- Exercise task
Rewrite the part of the passage on database architectures starting at "In File sharing architecture, which" and ending at "a low configuration.", putting "client computer" wherever "client PC" appears.

- Selected extract
_____

In File sharing architecture, which is followed by Access database, all the data is sent to the client terminal and then processed. For instance, if you want to see customers who stay in India, in File Sharing architecture all customer records will be sent to the client PC regardless whether the customer belongs to India or not. On the client PC customer records from India are sorted/filtered out and displayed, in short all processing logic happens on the client PC. Therefore, in this architecture, the client PC should have heavy configuration and it increases network traffic as a lot of data is sent to the client PC. However, the advantage of this architecture is that your server can be of a low configuration.

Figure 1.2: File Server Architecture of Access

In client server architecture, the above limitation of the file server architecture is removed. In client server architecture, you have two entities, client and the database server. File server is now replaced by database server. Database server takes up the load of processing any database related activity and the client does any validation aspect of database. As the work is distributed between the entities it increases scalability and reliability. Second, the network traffic also comes down as compared to file server. For example if you are requesting customers from India, database server will sort/ filter and send only Indian customer details to the client, thus bringing down the network traffic tremendously. SQL SERVER follows the client-server architecture.

_____

- Supplied information
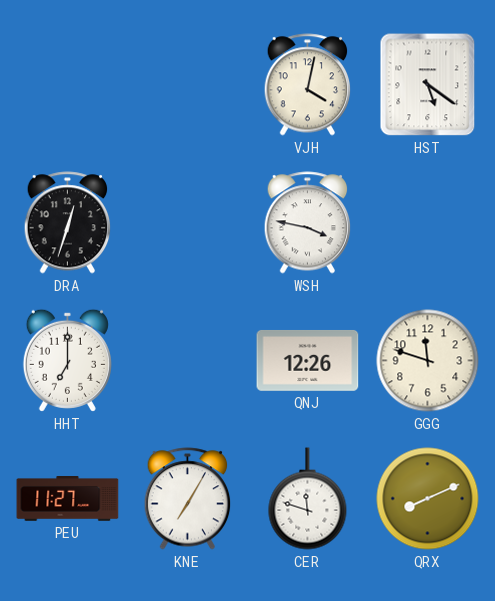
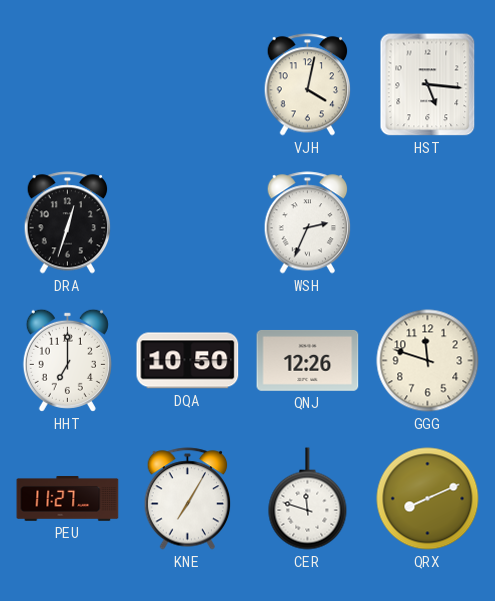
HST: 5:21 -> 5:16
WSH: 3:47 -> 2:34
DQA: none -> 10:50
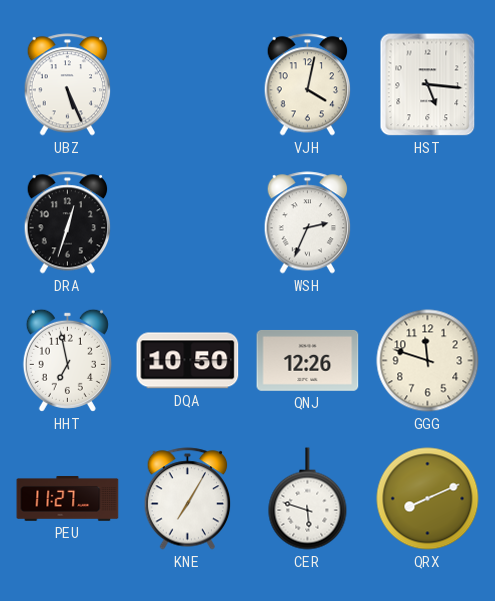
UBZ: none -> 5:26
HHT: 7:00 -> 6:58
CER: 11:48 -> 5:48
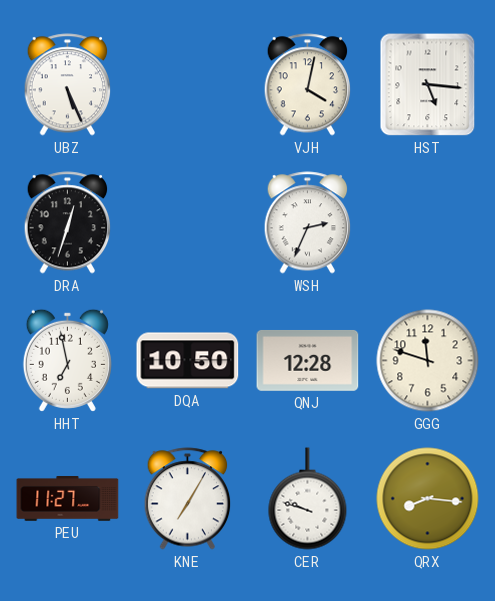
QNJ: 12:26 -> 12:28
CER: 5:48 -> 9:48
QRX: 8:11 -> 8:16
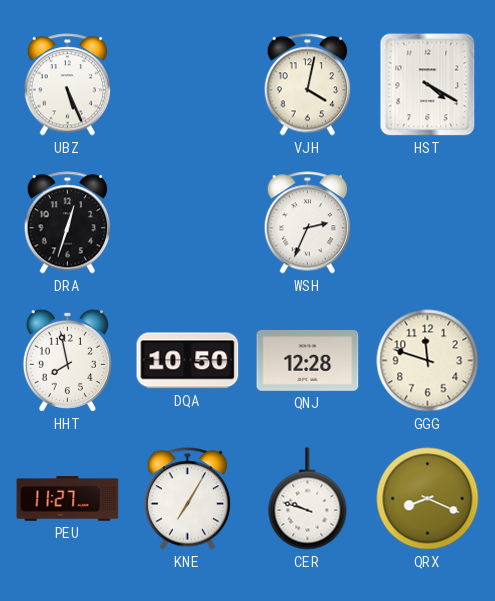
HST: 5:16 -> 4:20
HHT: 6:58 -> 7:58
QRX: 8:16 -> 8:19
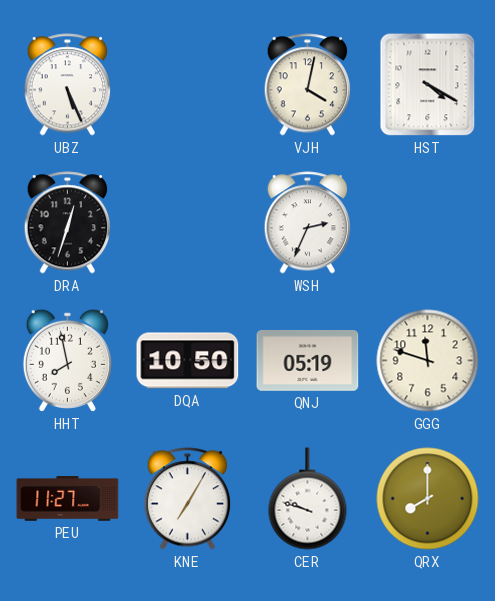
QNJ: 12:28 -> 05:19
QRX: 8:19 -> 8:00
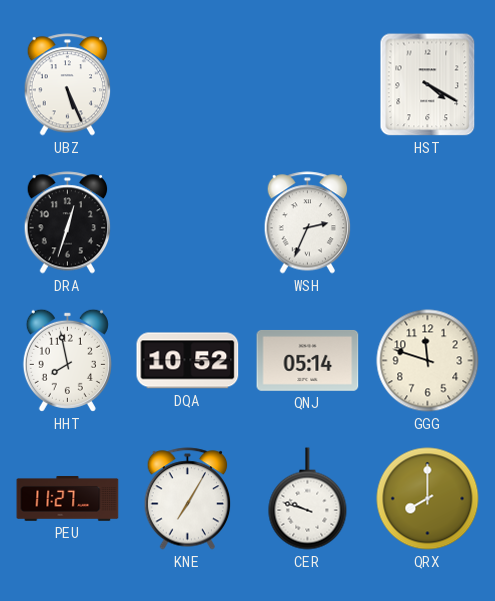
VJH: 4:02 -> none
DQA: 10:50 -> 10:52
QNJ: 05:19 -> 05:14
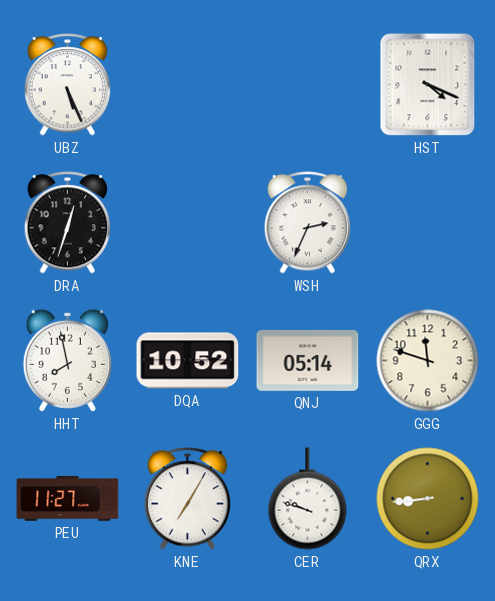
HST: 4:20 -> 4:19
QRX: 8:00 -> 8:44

_____

- Output for this task
In File sharing architecture, which is followed by Access database, all the data is sent to the client terminal and then processed. For instance, if you want to see customers who stay in India, in File Sharing architecture all customer records will be sent to the client computer regardless whether the customer belongs to India or not. On the client computer customer records from India are sorted/filtered out and displayed, in short all processing logic happens on the client computer. Therefore, in this architecture, the client computer should have heavy configuration and it increases network traffic as a lot of data is sent to the client computer. However, the advantage of this architecture is that your server can be of a low configuration.